For the reasons stated above, the court hereby GRANTS in PART and DENIES in PART Melvin and Herbert Simon’s Motion to Dismiss.

IT IS SO ORDERED. 
      
      . Individual Defendant David Simon also filed a Motion to Dismiss (Document # 103), and because his claims and arguments mirror that of the Institutional Defendants, they are addressed in the Court's Order Granting in Part and Denying in Part Institutional Defendants’ Motion to Strike Claims Previously Dismissed and Motion to Dismiss Other Claims in the Second Amended Complaint.
     
      
      . Because the Motion to Dismiss filed by Individual Defendant David Simon mirrors the points and authorities set forth by Institutional Defendants, David Simon's motion is addressed by the Court’s Order Granting in Part and Denying Part Institutional Defendants’ Motion to Strike Claims Previously Dismissed with Prejudice and Motion to Dismiss Other Claims of the Second Amended Complaint filed on September 29, 2006.
     
      
      . Although Plaintiff makes these allegations in the SAC, the Court notes that Melvin and Herbert Simon are never named as individual actors in this supposed scheme but are simply grouped under the generic term of "Defendants”.
     
      
      . Plaintiff, under his claim of extortion, fails to provide any factual allegations regarding the purported threat to discontinue partnership distributions. (SAC, ¶¶ 294-299).
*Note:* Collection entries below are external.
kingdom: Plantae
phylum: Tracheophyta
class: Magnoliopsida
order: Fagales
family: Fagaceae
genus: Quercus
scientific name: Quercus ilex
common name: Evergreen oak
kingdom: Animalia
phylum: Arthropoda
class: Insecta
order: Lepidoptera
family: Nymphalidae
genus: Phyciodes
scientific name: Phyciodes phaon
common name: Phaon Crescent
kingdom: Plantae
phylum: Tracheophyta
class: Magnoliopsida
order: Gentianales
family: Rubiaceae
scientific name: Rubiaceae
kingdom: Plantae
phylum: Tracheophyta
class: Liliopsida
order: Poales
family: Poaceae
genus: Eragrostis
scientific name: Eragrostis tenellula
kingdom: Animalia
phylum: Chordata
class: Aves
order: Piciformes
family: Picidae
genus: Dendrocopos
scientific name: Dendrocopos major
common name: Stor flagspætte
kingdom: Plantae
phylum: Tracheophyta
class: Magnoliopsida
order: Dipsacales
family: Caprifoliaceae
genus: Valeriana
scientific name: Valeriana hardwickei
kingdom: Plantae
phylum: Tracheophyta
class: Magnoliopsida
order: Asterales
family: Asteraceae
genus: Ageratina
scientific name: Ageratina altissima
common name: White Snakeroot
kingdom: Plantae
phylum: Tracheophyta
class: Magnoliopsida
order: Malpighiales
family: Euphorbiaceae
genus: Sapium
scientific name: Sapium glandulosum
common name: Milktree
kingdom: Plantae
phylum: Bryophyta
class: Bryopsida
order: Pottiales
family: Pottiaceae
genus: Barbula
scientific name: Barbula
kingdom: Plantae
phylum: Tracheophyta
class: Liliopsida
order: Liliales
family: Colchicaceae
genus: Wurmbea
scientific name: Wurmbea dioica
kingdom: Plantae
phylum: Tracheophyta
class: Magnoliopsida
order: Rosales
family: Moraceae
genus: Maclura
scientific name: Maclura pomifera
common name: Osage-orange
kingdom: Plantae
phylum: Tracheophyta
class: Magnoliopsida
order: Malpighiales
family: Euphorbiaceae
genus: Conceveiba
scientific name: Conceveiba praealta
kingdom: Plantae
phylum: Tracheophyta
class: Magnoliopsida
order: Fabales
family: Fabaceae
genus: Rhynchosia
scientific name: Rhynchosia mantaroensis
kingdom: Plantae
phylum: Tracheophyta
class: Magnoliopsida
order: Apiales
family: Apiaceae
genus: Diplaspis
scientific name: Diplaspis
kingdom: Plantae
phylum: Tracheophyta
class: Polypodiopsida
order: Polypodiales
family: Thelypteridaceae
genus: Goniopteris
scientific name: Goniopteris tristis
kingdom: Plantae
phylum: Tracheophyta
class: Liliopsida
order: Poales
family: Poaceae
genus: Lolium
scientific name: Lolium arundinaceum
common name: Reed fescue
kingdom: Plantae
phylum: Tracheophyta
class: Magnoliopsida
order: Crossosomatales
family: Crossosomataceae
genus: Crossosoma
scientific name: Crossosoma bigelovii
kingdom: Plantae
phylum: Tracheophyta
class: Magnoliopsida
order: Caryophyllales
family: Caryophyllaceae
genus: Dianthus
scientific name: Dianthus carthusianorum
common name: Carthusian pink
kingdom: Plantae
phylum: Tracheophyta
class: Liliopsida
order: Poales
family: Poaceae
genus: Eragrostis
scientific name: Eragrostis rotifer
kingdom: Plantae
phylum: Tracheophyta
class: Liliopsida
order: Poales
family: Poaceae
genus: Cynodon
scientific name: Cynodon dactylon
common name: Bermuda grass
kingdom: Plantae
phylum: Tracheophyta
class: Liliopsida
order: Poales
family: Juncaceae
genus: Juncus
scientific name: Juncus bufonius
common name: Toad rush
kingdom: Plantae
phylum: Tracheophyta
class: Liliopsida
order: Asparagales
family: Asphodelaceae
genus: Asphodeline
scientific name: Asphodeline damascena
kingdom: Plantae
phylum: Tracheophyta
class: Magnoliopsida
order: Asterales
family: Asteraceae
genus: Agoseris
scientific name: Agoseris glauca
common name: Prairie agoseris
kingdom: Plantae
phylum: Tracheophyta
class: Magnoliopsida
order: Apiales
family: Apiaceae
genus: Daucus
Furthermore, in its Opposition, Plaintiff cites to ¶¶ 73-74, 132 133 of the SAC, but these paragraphs contain no facts regarding any threats to Plaintiff.
     
      
      . Plaintiff also alleges that after it declined to provide capital contributions, Defendants later withheld FDLP distributions. However, Plaintiff makes no allegations Defendants at any point threatened to take such action if Plaintiff failed to make the capital contributions.
     
      
      . A false representation need not be direct. “The representation may be implied from conduct, or may consist of concealment or nondisclosure where there is a duty to speak.” Bright, 521 P.2d at 373.
     
      
      . Plaintiffs reliance on out-of-state authority for the proposition that a partner may sue another partner for usurpation of business opportunity is inapposite. The cases cited by Plaintiff all involve general partnerships, not a limited partnership.
     
      
      . Even assuming that the Individual Defendants owed a duty to FDLP with regard to outside business ventures that would affect FDLP’s interests, breach of that duty would harm Plaintiff only derivatively through FDLP.
     
      
      . Notwithstanding the discussion in Section 1(E), the Court also finds that Plaintiff lacks standing to enforce civil liability for the alleged violations of Section 90.570 of the Nevada Revised Statutes. Civil liability for violations of Nevada securities laws are set forth in Section 90.660 of the Nevada Revised Statutes. This statute expressly limits recovery to parties who purchase a security in violation of Section 90.570 and other provisions.
     
      
      . Plaintiff's contention that Defendants waived their right to challenge the claim of conversion by not bringing it in the first motion to dismiss is without merit. Plaintiff filed the SAC and Defendants are well within their rights to assert defenses to the claims contained in the SAC even if they chose not to do so in the First Amended Complaint.